From the Naple’s News Daily: There’s now a dispute over who’s telling the truth and who’s ducking between Rep. Connie Mack, R-Fort Myers, the congressman who had invited a more senior house colleague to visit Lee County in February of 2005, and Rep. Don Young, R-Alaska, who took the floor of the House on Wednesday to defend his support for the Coconut Road interchange study.
Young said he backed the project because it was what people from the area told him they wanted, and those were views he heard at Mack’s invitation.
“It was supported by the congressman from that district,” Young said of the $10 million earmark to study a new place to access the interstate. “And there’s letters to back that up.”

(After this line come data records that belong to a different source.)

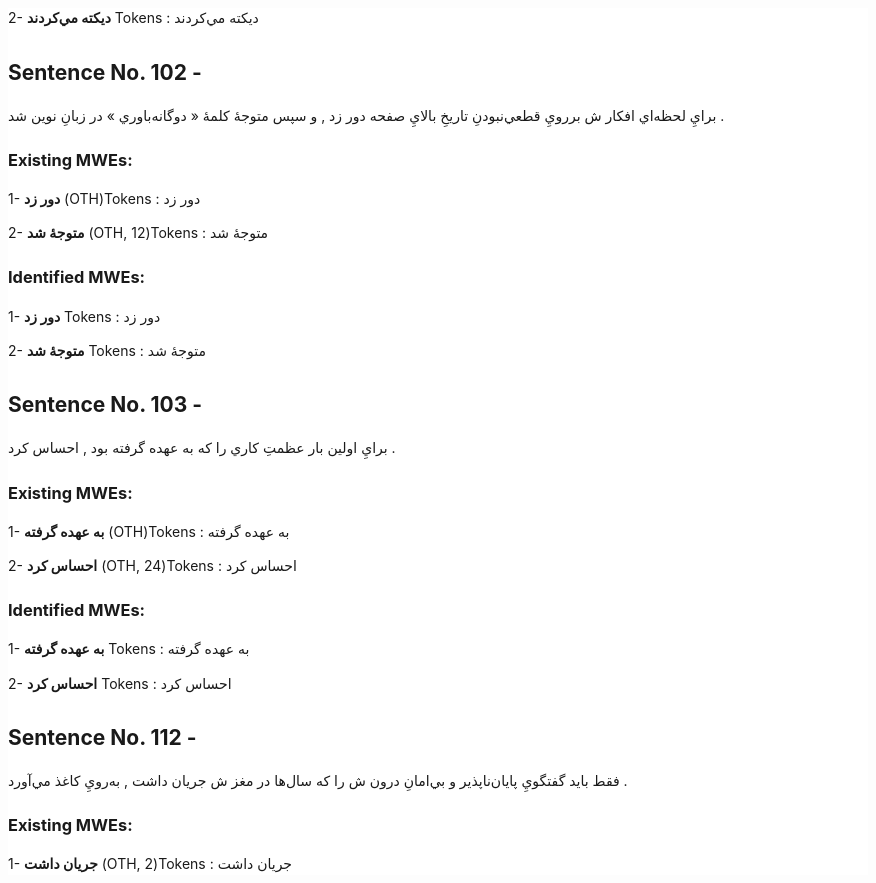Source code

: 2- **ديکته مي‌کردند** Tokens : 
ديکته
مي‌کردند

## Sentence No. 102 - 
برايِ لحظه‌اي افکار ش بررويِ قطعي‌نبودنِ تاريخِ بالايِ صفحه دور زد , و سپس متوجهٔ کلمهٔ « دوگانه‌باوري » در زبانِ نوين شد . 
### Existing MWEs: 
1- **دور زد** (OTH)Tokens : 
دور
زد

2- **متوجهٔ شد** (OTH, 12)Tokens : 
متوجهٔ
شد

### Identified MWEs: 
1- **دور زد** Tokens : 
دور
زد

2- **متوجهٔ شد** Tokens : 
متوجهٔ
شد

## Sentence No. 103 - 
برايِ اولين بار عظمتِ کاري را که به عهده گرفته بود , احساس کرد . 
### Existing MWEs: 
1- **به عهده گرفته** (OTH)Tokens : 
به
عهده
گرفته

2- **احساس کرد** (OTH, 24)Tokens : 
احساس
کرد

### Identified MWEs: 
1- **به عهده گرفته** Tokens : 
به
عهده
گرفته

2- **احساس کرد** Tokens : 
احساس
کرد

## Sentence No. 112 - 
فقط بايد گفتگويِ پايان‌ناپذير و بي‌امانِ درون ش را که سال‌ها در مغز ش جريان داشت , به‌رويِ کاغذ مي‌آورد . 
### Existing MWEs: 
1- **جريان داشت** (OTH, 2)Tokens : 
جريان
داشت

Mack, who represents Lee County and parts of Collier and Charlotte counties, has said on many occasions that he was not involved in pushing for an earmark for Coconut Road.
Jeff Cohen, Mack’s chief of staff, said Thursday that it was clear his boss was being singled out.
Young’s speech to the House was “absurd” and “inaccurate,” Cohen said. “Perhaps we don’t just need a committee on ethical standards, but one on psychological standards as well,” he added.
According to several reports, shortly after a vote in which the House approved the Senate’s call for a Justice Department investigation into the altered congressional appropriation for the interchange study and redesignated the $10 million for widening I-75 in Lee and Collier counties, Mack confronted Young over the remarks.
Cohen described it as “a passionate discussion between passionate people.”
Young put it differently to Alaska Public Radio Network: “He just said I was a liar. I don’t understand because I’ve got all the letters. Pull them up on the Web site. He’s running away from an issue because he’s got political heat.”